Top of Data provided
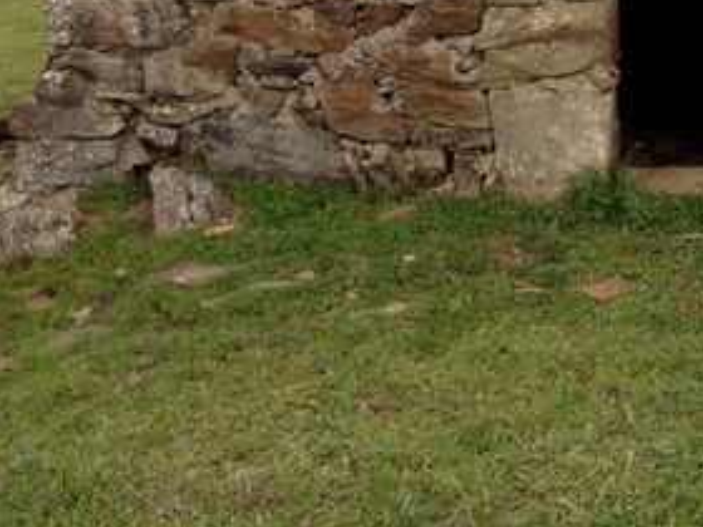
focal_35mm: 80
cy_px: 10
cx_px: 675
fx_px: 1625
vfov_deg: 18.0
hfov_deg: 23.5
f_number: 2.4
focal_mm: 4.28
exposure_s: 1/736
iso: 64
Bottom of Data provided
Top of Data provided
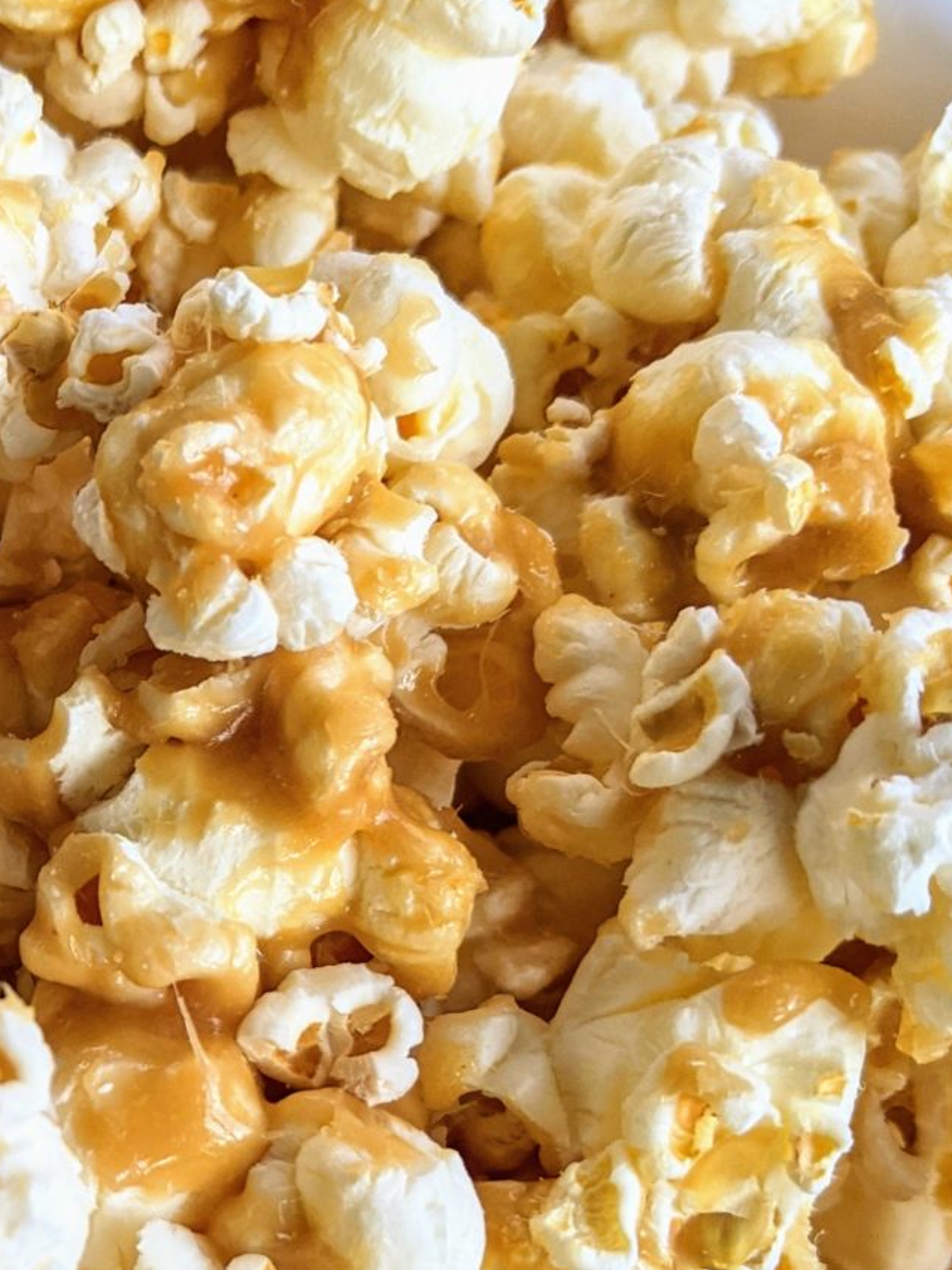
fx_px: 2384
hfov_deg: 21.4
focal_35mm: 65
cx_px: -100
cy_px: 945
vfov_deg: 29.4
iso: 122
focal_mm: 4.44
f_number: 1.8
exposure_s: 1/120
Bottom of Data provided
Top of Data provided
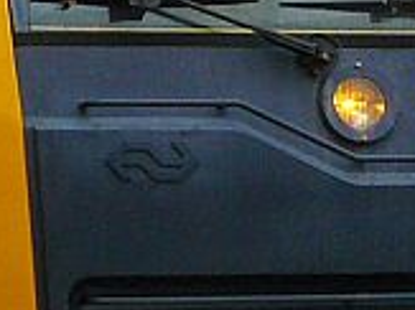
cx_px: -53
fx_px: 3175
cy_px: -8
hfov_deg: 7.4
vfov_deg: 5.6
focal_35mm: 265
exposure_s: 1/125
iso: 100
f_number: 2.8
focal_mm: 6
Bottom of Data provided
▶ **Task objective**
In the entries above, the lines between the one holding "focal_35mm: 65" and the one holding "exposure_s: 1/120", inclusive, are to be printed exactly as written, and those alone.

▶ **Reply**
focal_35mm: 65
cx_px: -100
cy_px: 945
vfov_deg: 29.4
iso: 122
focal_mm: 4.44
f_number: 1.8
exposure_s: 1/120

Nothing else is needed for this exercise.